Topk Alimentare specialists recommend the hood dishwasher for use in restaurants and fast food restaurants where the need for clean dishes is between 600 and 1200 plates per hour. These washing machines are easier to use, the loading is done at the level of the hands and there is no need for the person operating the machine to bend down. Due to the stop and load function during washing, rinsed dishes can be added after the washing program has been started, increasing its number and washing speed. Although these washing machines are dedicated to spaces with a more sustained flow of dish hygiene, very short cycles of up to 3 minutes recommend their use in fast food and crowded restaurants. In these washing machines you can insert dishes of different materials and shapes, managing to save you the time of sorting the dishes by categories. They use smart water, electricity and detergent programs. The water used for rinsing is heated, for example, through pipes that "recover" from the heat released by the engine, saving up to 35% of energy consumption

3. Dishwasher with tunnel type belt

For an increased volume of between 1500 and 2300 plates per hour, Topk   Alimentare specialists recommend a  tunnel type dishwasher . This represents the maximum efficiency being used in very crowded places: canteens, self-service restaurants (push-tray), catering or events. Time and organization are the strong points when you use the tunnel dishwasher, this allowing the arrangement of vessels of different sizes and shapes. The vessels in the shuttles go through different phases of pre-washing, washing, rinsing and drying, these operations being carried out simultaneously along the entire route of the tunnel, saving a lot of the time dedicated to their washing. The dishwasher with tunnel type is certainly the most productive of the machines presented, managing to sanitize a very large volume of dishes.
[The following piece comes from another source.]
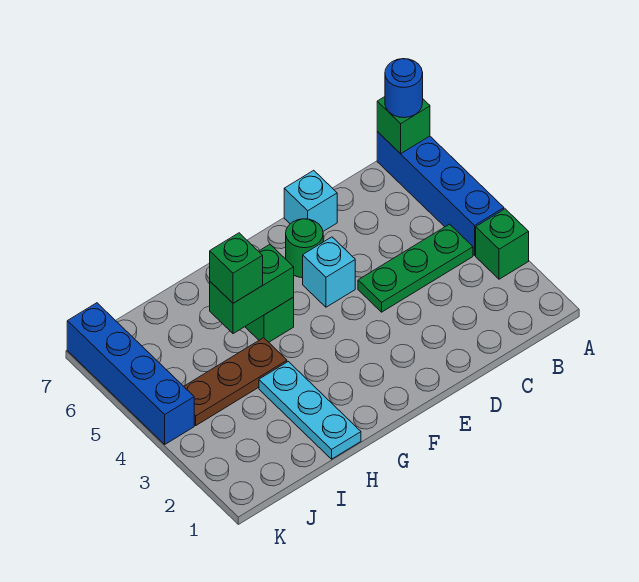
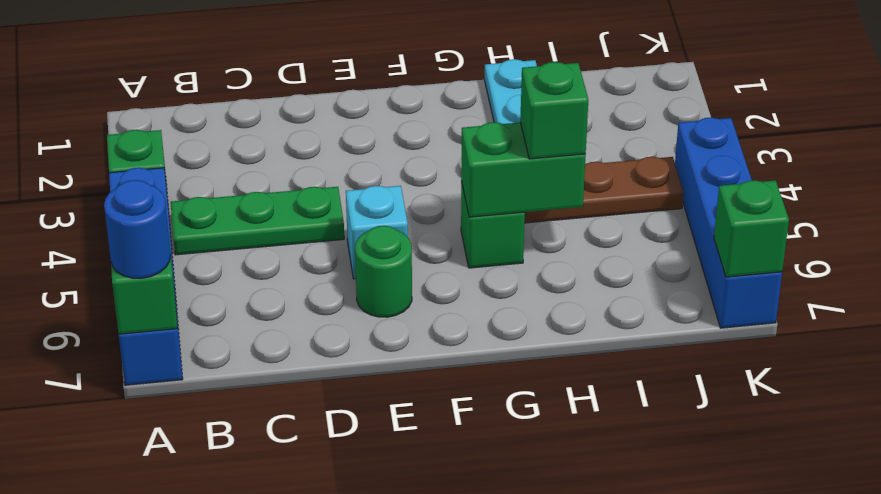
cyan 1x1 brick [284,170,337,231] -> none
none -> green 1x1 brick [714,180,789,277]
If you are already determined which dishwasher suits your business, you are probably wondering "where can I find the best value for money for the dishwasher I want?". At Topk Alimentaje Utilare our specialists are waiting for you in the showroom from Bd. Biruintei, no. 49 to guide you in making the right decision.

If you want to see the complete offer of dishwashers sold by Topk Utilaje Alimentare , access the "View products" button below.